Andreuet y el cielo de Cadaqués

Hay personas que parecen hechas de capas de tiempo, y tal vez por eso es que su alma no envejece, sino se enriquece..

Andreu, o Andreuet, como lo llaman con cariño en Cadaqués, lleva contando 94 años y una mirada de niño que se le escapa por la sonrisa. Es el alma que cuida la iglesia blanca que corona este precioso pueblo de la costa, esa que se abre al mar como si escuchara sus secretos.

Cada fin de semana,  la vida me regala un rato con él. Me recibe -a mí y a todos los visitantes de la Iglesia- con esa mezcla de sorpresa y alegría que sólo mantienen aqueellos que todavía se asombran de que la vida vuelva a empezar cada mañana.

Me gusta cuando Andreu me cuenta historias de piratas y de Barbarroja, de los días en que Walt Disney visitó a Dalí y se hicieron amigos y alguna travesura . Me habla de cómo el órgano del 1600 guarda dentro de sus 1700 tubos y el eco del aliento de generaciones con fondo azul. Sabe mil y una historias de la iglesia, conoce cada grieta, cada sombra del retablo dorado que brilla con luz propia y todos los detalles entre marineros y apóstoles.

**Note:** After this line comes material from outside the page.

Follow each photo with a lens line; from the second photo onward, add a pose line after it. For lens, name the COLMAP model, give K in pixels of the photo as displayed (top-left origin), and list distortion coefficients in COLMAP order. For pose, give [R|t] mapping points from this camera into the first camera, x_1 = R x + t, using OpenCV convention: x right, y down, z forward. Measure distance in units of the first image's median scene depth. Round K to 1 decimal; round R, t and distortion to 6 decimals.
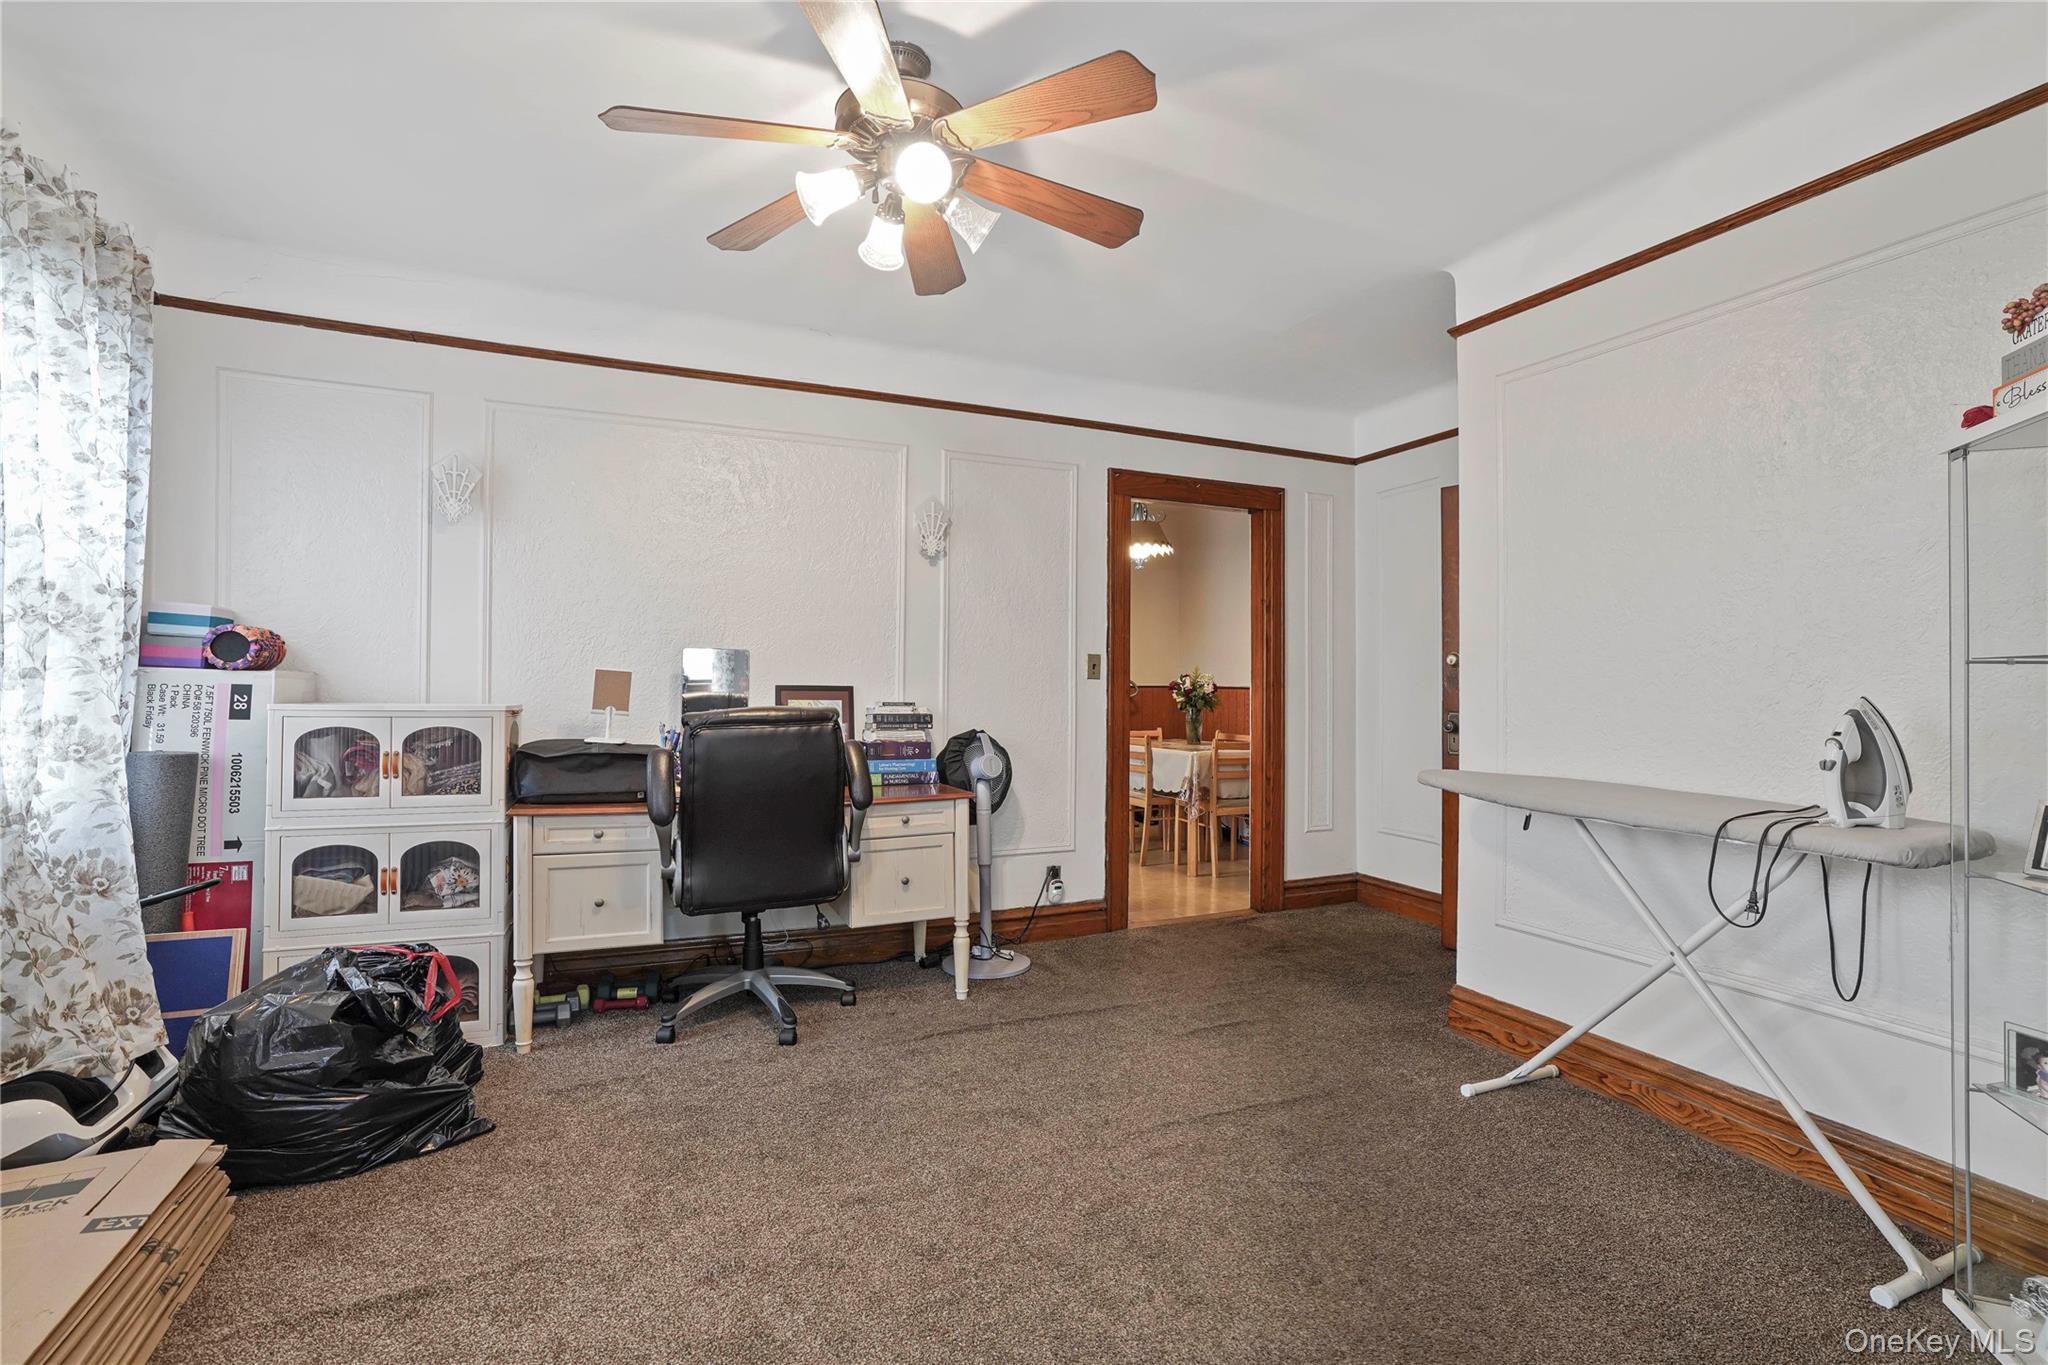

Dice que su tarea es cuidar la iglesia, pero lo que realmente hace es cuidar la belleza y el amor sin juicio. Cuando le visito, me gusta ayudarle a recolocar velas y cuidar el cierre de la iglesia, cada tarde. Es un momento realmente precioso para mí . Mientras Andreuet recibe algunos visitantes efímeros , yo lo escucho y a la vez repongo las velitas nuevas y recojo con una espátula y una brocha las que ya se han apagado… y en ese gesto sencillo, se cuela algo profundo. Algo parecido a una oración espiritual no necesariamente religiosa.

En esa iglesia he aprendido una forma distinta de meditar. Hay una sala preciosa, lateral, con  una alfombra enorme y quince zafus ordenados en tres filas esperando la visita de algun meditador o meditadora, dispuestos a dejarse abrazar por una hermosísima cúpula celestial. Allí, entre el olor a cera y a piedra antigua, con el sonido mudo de los pasos de la gente de fondo, entendí lo que Andreu me dijo una tarde al despedirnos:

Aquí todos los credos son bienvenidos. La casa de Dios es la casa de todos… porque todos somos amor.

Y cuando lo dice, su sonrisa tiene esa claridad de quien no necesita demostrar nada. De quien ya lo ha visto todo… y aun así, sigue mirando y contando la vida con mirada inocente del niño que le habita. Gracias Andreuet, por esos ratitos de verdad.